→ **Exercise description**
Should the listing contain images, exclude them; give the rest again exactly.
>>
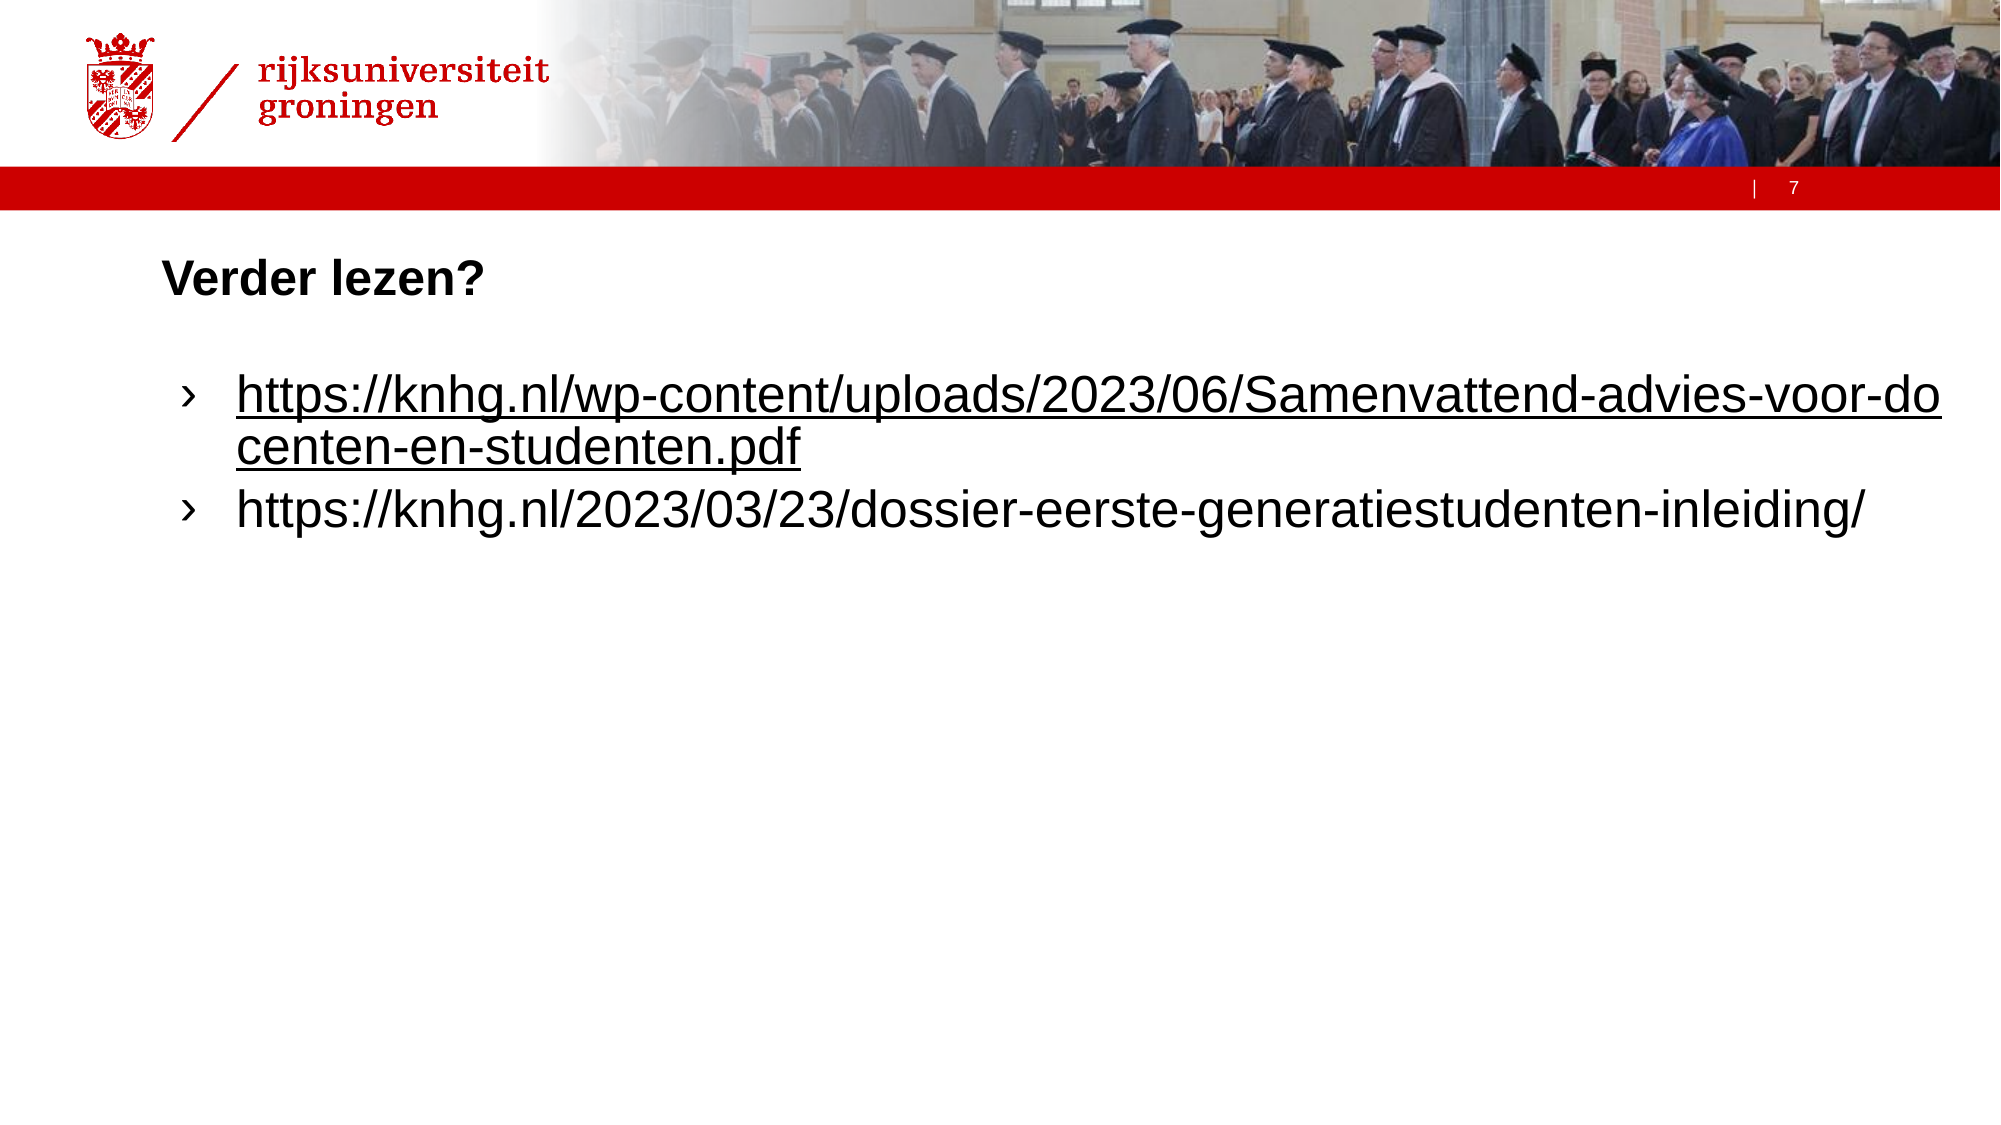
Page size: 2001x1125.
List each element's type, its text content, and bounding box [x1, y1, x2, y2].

picture [86, 33, 549, 142]
list https://knhg.nl/wp-content/uploads/2023/06/Samenvattend-advies-voor-docenten-en-studenten.pdf https://knhg.nl/2023/03/23/dossier-eerste-generatiestudenten-inleiding/ [0, 353, 2000, 1084]
picture [1060, 0, 2000, 166]
title Verder lezen? [0, 210, 2000, 341]
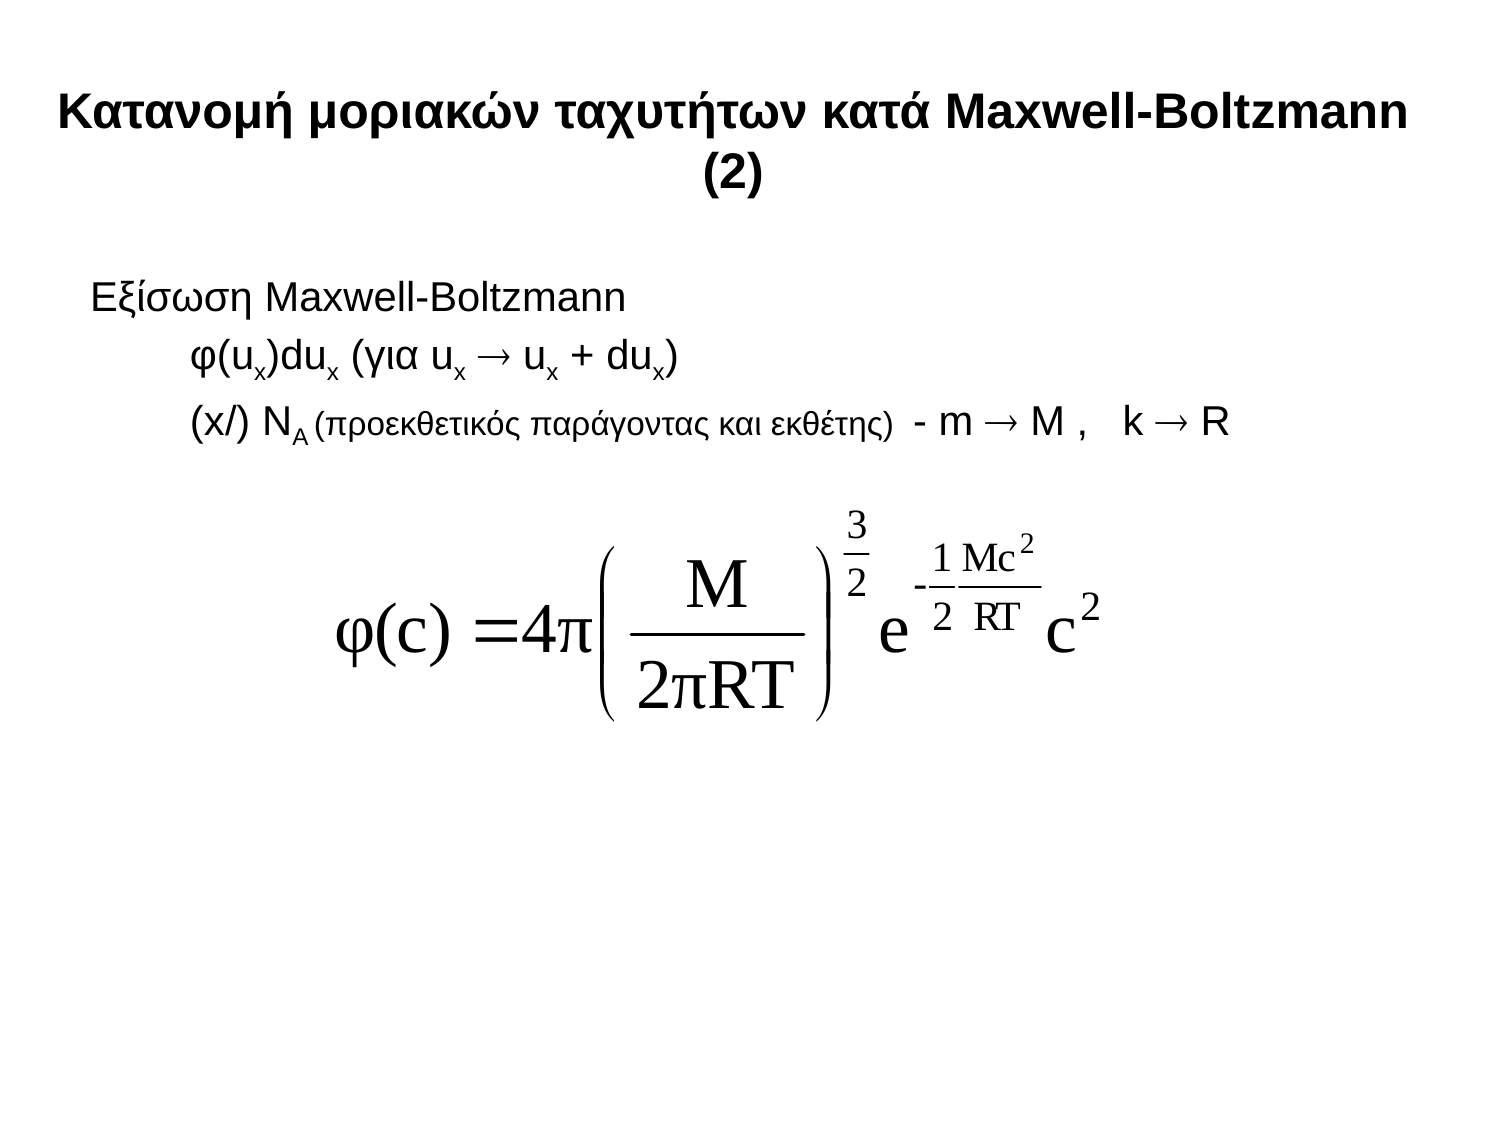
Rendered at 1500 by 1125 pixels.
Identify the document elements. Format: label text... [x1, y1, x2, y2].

list Εξίσωση Maxwell-Boltzmann φ(ux)dux (για ux  ux + dux) (x/) NA (προεκθετικός παράγοντας και εκθέτης) - m  M , k  R [74, 262, 1341, 492]
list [324, 491, 1117, 736]
title Κατανομή μοριακών ταχυτήτων κατά Maxwell-Boltzmann (2) [41, 44, 1426, 233]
<<
→ **Finished task**
Page size: 2001x1125.
List each element's type, its text content, and bounding box [x1, y1, x2, y2].

picture [86, 33, 549, 142]
list https://knhg.nl/wp-content/uploads/2023/06/Samenvattend-advies-voor-docenten-en-studenten.pdf https://knhg.nl/2023/03/23/dossier-eerste-generatiestudenten-inleiding/ [0, 353, 2000, 1084]
picture [1060, 0, 2000, 166]
title Verder lezen? [0, 210, 2000, 341]
Rendered at 1500 by 1125 pixels.
Identify the document elements. Format: label text... [x1, y1, x2, y2].

list Εξίσωση Maxwell-Boltzmann φ(ux)dux (για ux  ux + dux) (x/) NA (προεκθετικός παράγοντας και εκθέτης) - m  M , k  R [74, 262, 1341, 492]
list [324, 491, 1117, 736]
title Κατανομή μοριακών ταχυτήτων κατά Maxwell-Boltzmann (2) [41, 44, 1426, 233]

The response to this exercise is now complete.